There are other examples. There is a second example of the sheriff’s office seizing a vehicle in walking possession. When the officers returned to remove the seized vehicle they identified a new interest on the PPSR. This amendment will seek to remove that loophole and to ensure that we do have a system where the sheriff’s office can seize a vehicle and dispose of it in order to pay off any outstanding fines.
There is a minor amendment within this bill in relation to the Conveyancers Act 2006 which will generally bring the act into alignment with other acts in the consumer affairs portfolio in relation to inspectorate powers and penalties.
There is also an amendment to the Second‑Hand Dealers and Pawnbrokers Act 1989 to enable the registrar of second‑hand dealers and pawnbrokers to waive, refund or reduce fees. This is where they might apply to set up in a certain area, they have paid their fees and for whatever reason — it may be a council rejection — they cannot set up their business in that area, perhaps because there is another nearby business. This will enable the registrar to waive that fee so that they can apply to set up in another area.
The final area of amendment is around the Veterans Act 2005. This is to update some of the changes that were made recently, in 2015. It is also just to update the patriotic funds, which were established nearly 100 years ago. The act does need minor modifications so that smaller RSLs or inactive sub‑branches can be restructured and operate under the umbrella of a larger, more central RSL sub‑branch to facilitate ongoing fund management arrangements. That is something that particularly hits rural Victoria, where we have an older demographic and membership of RSLs is diminishing over time.
Currently there is a requirement for proof and agreement by the Veterans Council for this to occur, for RSLs to go under a larger sub‑branch. This amendment essentially makes the allocation of funds more flexible and transparent and will enable the RSL and Legacy to do their work effectively. They do outstanding work and it is fantastic to see the fundraising efforts by the RSL to support war widows and returned servicemen and women and their partners and families. I think that this amendment will do well to support these people.
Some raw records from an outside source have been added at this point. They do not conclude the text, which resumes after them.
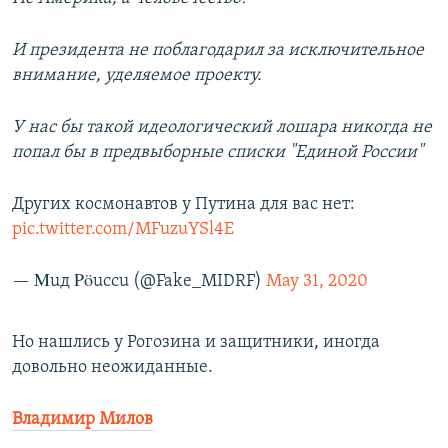
И президента не поблагодарил за исключительное
внимание, уделяемое проекту.
У нас бы такой идеологический лошара никогда не
попал бы в предвыборные списки "Единой России"
Других космонавтов у Путина для вас нет:
pic.twitter.com/MFuzuYSl4E
— Μuд Ρöuccu (@Fake_MIDRF)
May 31, 2020
Но нашлись у Рогозина и защитники, иногда
довольно неожиданные.
Владимир Милов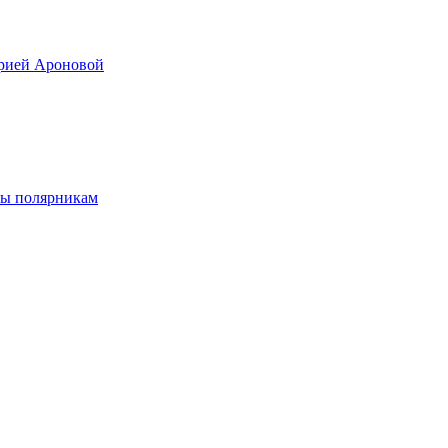
арией Ароновой
лы полярникам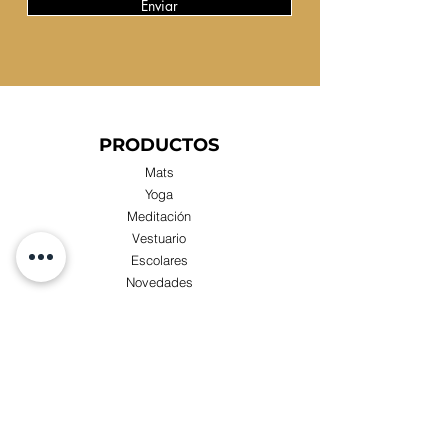
Enviar
PRODUCTOS
Mats
Yoga
Meditación
Vestuario
Escolares
Novedades
Compras x Mayor
TIENDA
Visita nuestra Tienda Física:
Luis Zegers 423, Las Condes cercano a metro
Manquehue.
There is an amendment to remove the wording of the 2015 amendment. It does not alter the express purpose of the original fund because sometimes the express purpose was not stated. There is also an amendment to provide that financial support is not limited to injury or death related to time of service. This better reflects where the current needs are for partners of servicemen and women. For example, I recently met an elderly widow whose husband had died of old age, but he had been a serviceman. She was not able to access support through the RSL because her husband had died of old age rather than injuries related to his time of service or on the field of battle. These changes were requested by the Returned and Services League, and both the RSL and the Victorian Veterans Council have been consulted and recommended this. We obviously support that in terms of ensuring we have appropriate support and access to funds that our returned servicemen and women deserve.